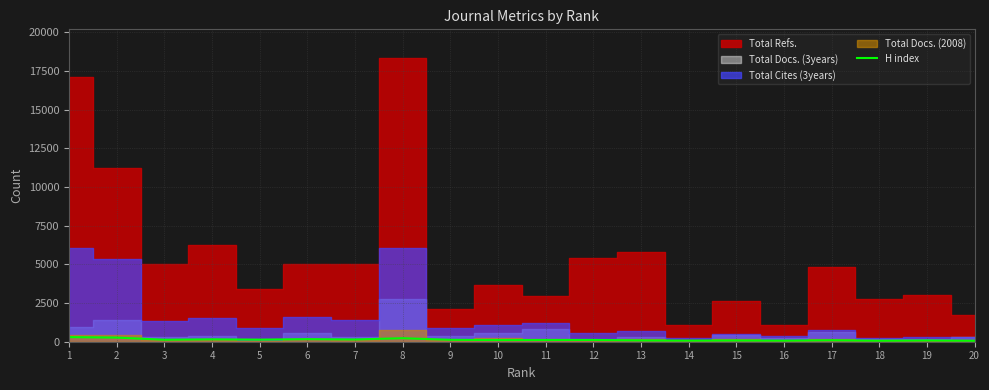

What is the change in value from 15 to 18?

-16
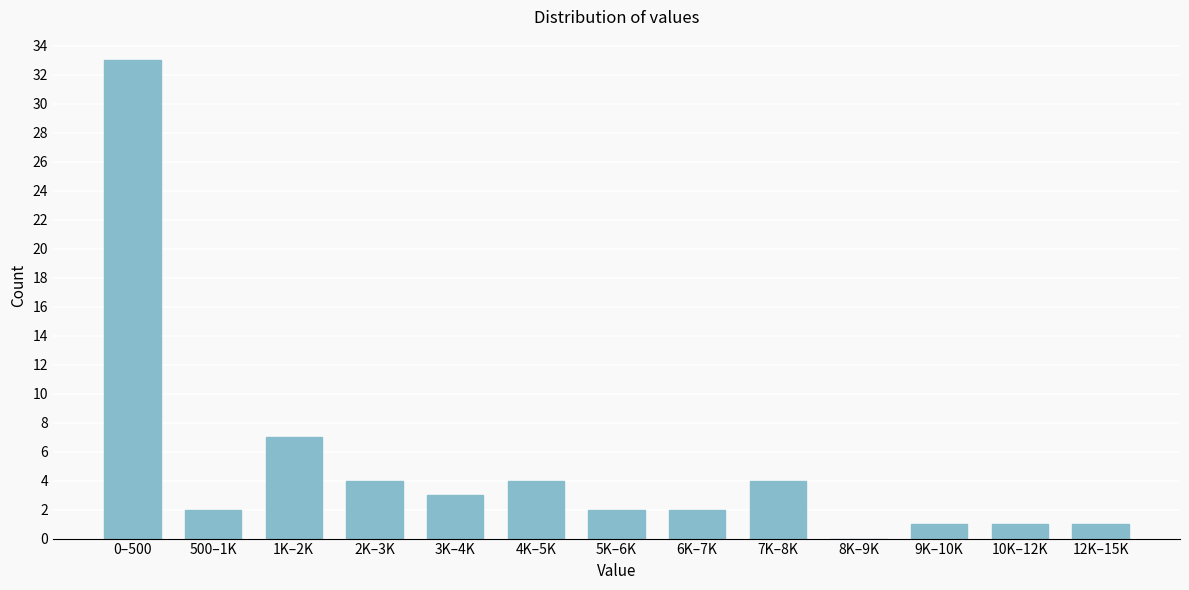

Reading left to right, transcribe all the data shown in this chart.

0–500=33	500–1K=2	1K–2K=7	2K–3K=4	3K–4K=3	4K–5K=4	5K–6K=2	6K–7K=2	7K–8K=4	8K–9K=0	9K–10K=1	10K–12K=1	12K–15K=1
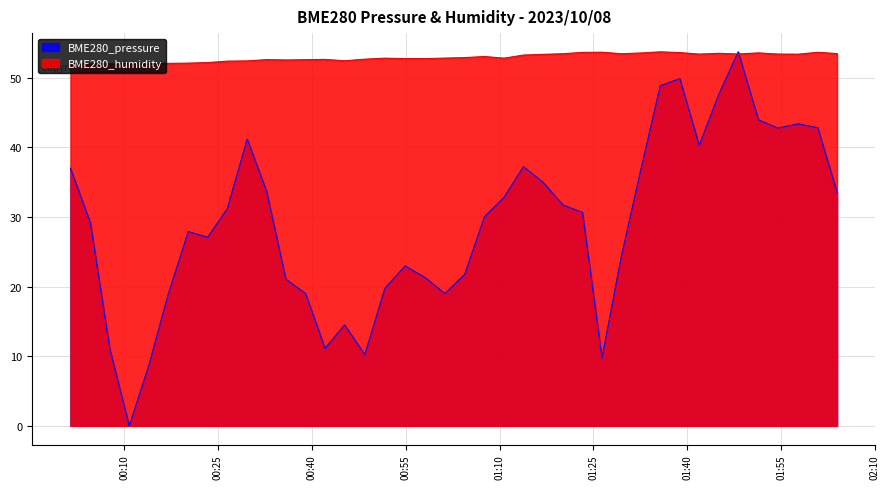

Rank the series by their maximum value, from lowest to highest.

BME280_pressure, BME280_humidity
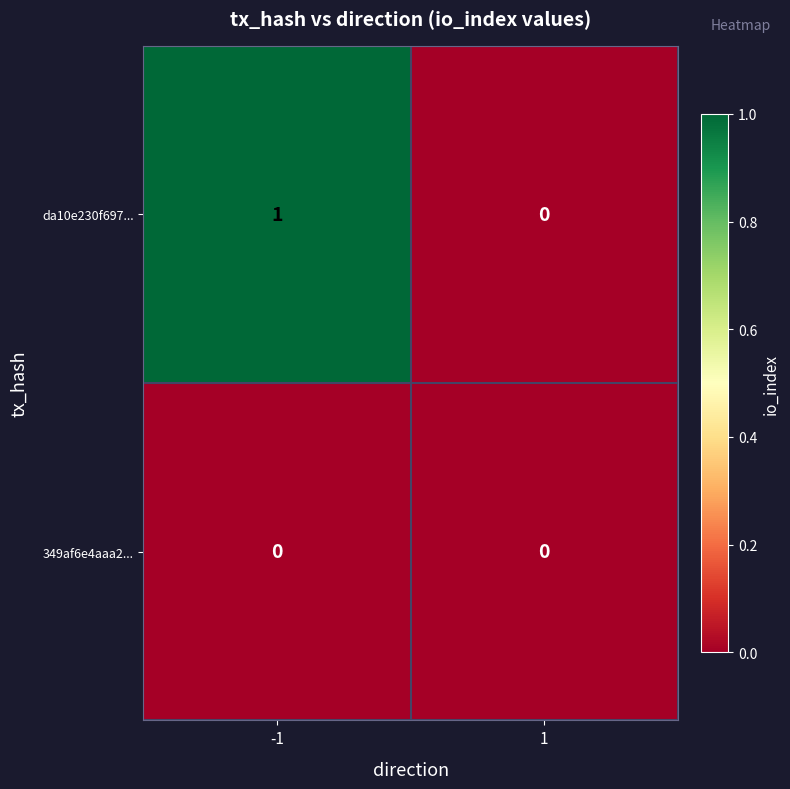

Which series changed the most between -1 and 1?

da10e230f697...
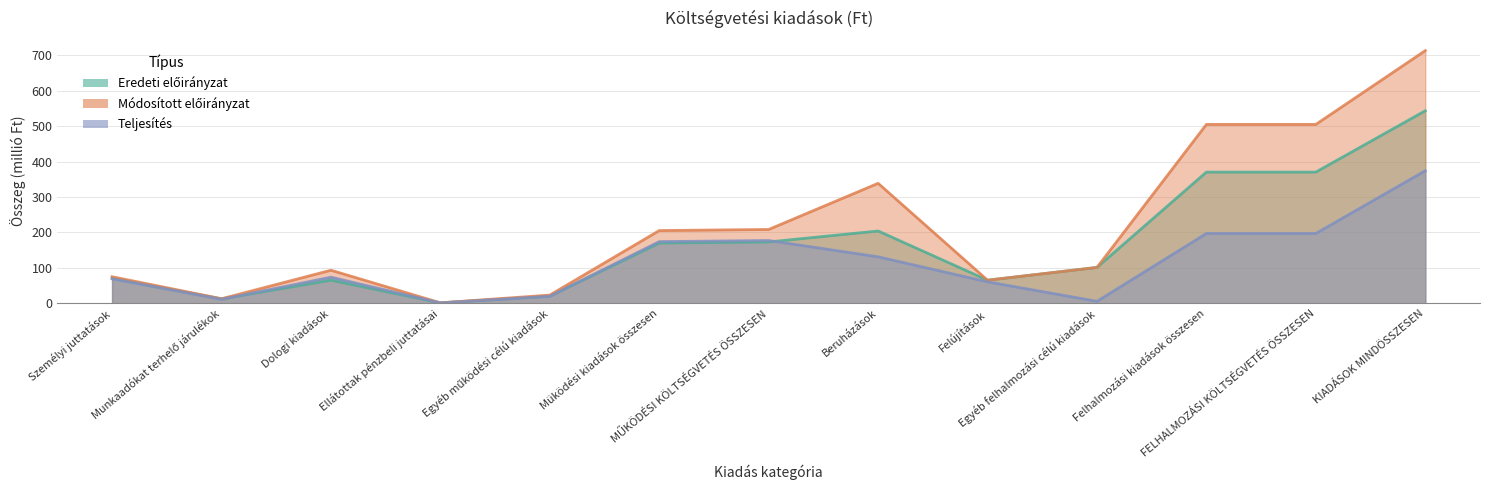

Reading right to left, list all the values displayed in this chart.

Eredeti előirányzat: 543.8	370.6	370.6	101.2	65.2	204.2	173.2	170.2	20.1	1.2	65.3	12.4	71.1
Módosított előirányzat: 713.8	505.3	505.3	101.2	65.2	338.9	208.5	205.4	23.1	1.2	93.3	12.8	75.0
Teljesítés: 374.5	197.2	197.2	5.5	60.5	131.3	177.2	174.2	19.5	0.9	73.6	11.1	69.0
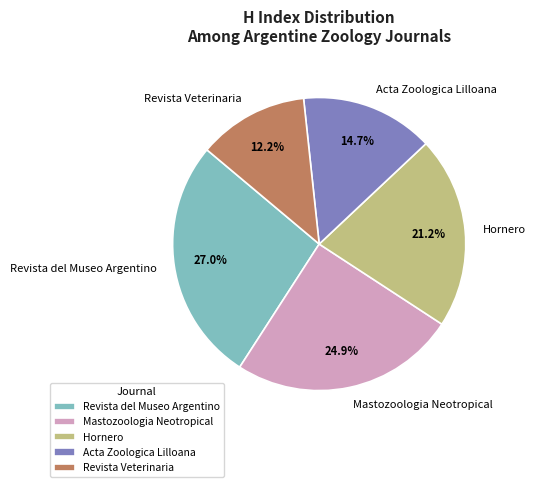

Is there a majority slice in this chart?

No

§

• Exercise requirements
Recast every line of the items above as a single numbered list, omitting the blank lines. Leave the pictures out of your answer.

• Solved exercise
1. What is the change in value from 15 to 18?
2. -16
3. Reading left to right, transcribe all the data shown in this chart.
4. 0–500=33	500–1K=2	1K–2K=7	2K–3K=4	3K–4K=3	4K–5K=4	5K–6K=2	6K–7K=2	7K–8K=4	8K–9K=0	9K–10K=1	10K–12K=1	12K–15K=1
5. Rank the series by their maximum value, from lowest to highest.
6. BME280_pressure, BME280_humidity
7. Which series changed the most between -1 and 1?
8. da10e230f697...
9. Reading right to left, list all the values displayed in this chart.
10. Eredeti előirányzat: 543.8	370.6	370.6	101.2	65.2	204.2	173.2	170.2	20.1	1.2	65.3	12.4	71.1
11. Módosított előirányzat: 713.8	505.3	505.3	101.2	65.2	338.9	208.5	205.4	23.1	1.2	93.3	12.8	75.0
12. Teljesítés: 374.5	197.2	197.2	5.5	60.5	131.3	177.2	174.2	19.5	0.9	73.6	11.1	69.0
13. Is there a majority slice in this chart?
14. No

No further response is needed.